After a while he went to bed. Mitzi curled up beside me, a purring ball of white fur, while Ahab, tabby investigator, sniffed around my room for the umpteenth time. I listened to the messages left on my voicemail: all from Joe and all pretending we were great friends. Later, as I lay awake in the dark, my cell phone rang and my heart jumped … but it was only Rich. I answered and we spoke briefly, in whispers; but not about our lovely time together on Friday. He was anxious for me and I repeated my intention to call the police.

In the morning, as Nat got ready to leave for school, I peppered him with reminders I knew would annoy him but I couldn’t help myself.

“Do you have your cell phone with you?”

“Yes.”

“Is it charged?”

“Yes.”

“Is it turned on?”


Yes
.”

“And you have your house keys?”

“Mom –
yes
! I’m all set.”

“I just need to know—”

Standing at the open front door, he leaned in to kiss my cheek. “I’ll be fine. Don’t worry so much.” He didn’t mention last night and neither did I. Was he thinking about Joe, now that he knew about him?

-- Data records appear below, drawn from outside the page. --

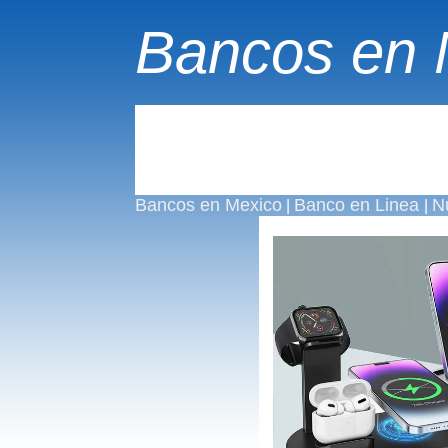
Bancos en 
Bancos en Mexico
Banco en Linea
N
|
|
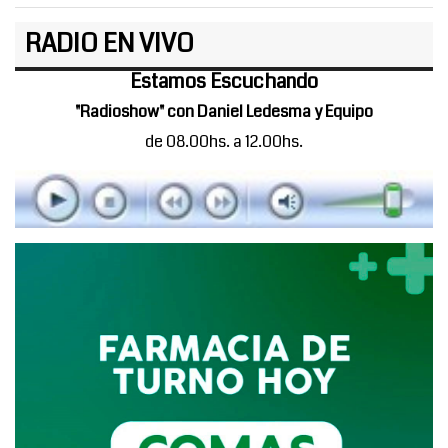
RADIO EN VIVO
Estamos Escuchando
"Radioshow" con Daniel Ledesma y Equipo
de 08.00hs. a 12.00hs.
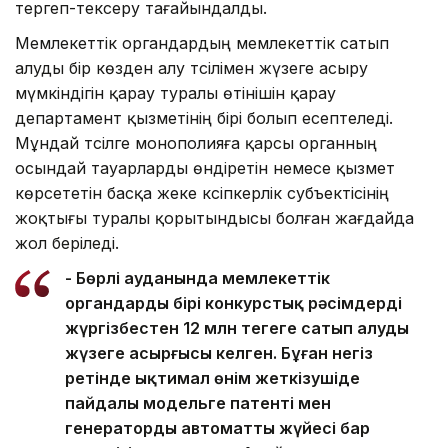
тергеп-тексеру тағайындалды.
Мемлекеттік органдардың мемлекеттік сатып
алуды бір көзден алу тәсілімен жүзеге асыру
мүмкіндігін қарау туралы өтінішін қарау
департамент қызметінің бірі болып есептеледі.
Мұндай тәсілге монополияға қарсы органның
осындай тауарларды өндіретін немесе қызмет
көрсететін басқа жеке кәсіпкерлік субъектісінің
жоқтығы туралы қорытындысы болған жағдайда
жол беріледі.
- Бөрлі ауданында мемлекеттік
органдардың бірі конкурстық рәсімдерді
жүргізбестен 12 млн теңгеге сатып алуды
жүзеге асырғысы келген. Бұған негіз
ретінде ықтимал өнім жеткізушіде
пайдалы модельге патенті мен
генератордың автоматты жүйесі бар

Or had he already moved past it in his young, flexible mind?

“Call me when you get to school this morning and when you leave at three and when you get back to the house.”

He stared at me, deadpan. “You’re joking, right?”

Was I? Hadn’t my mandate been to give him more freedom, not less?

“I’m not sure.”

“Great. That’s a big help. See ya, Mom.” He stepped through the inner door, into the vestibule, through the iron gate and into a bright autumn morning. Standing in the hall in my nightgown, cool air flowed over me; but it didn’t feel refreshing or good, as it normally did. Today the chilly air made my exposed skin feel raw and so I rubbed my hands
up
and down my arms, more to feel protected than to warm myself.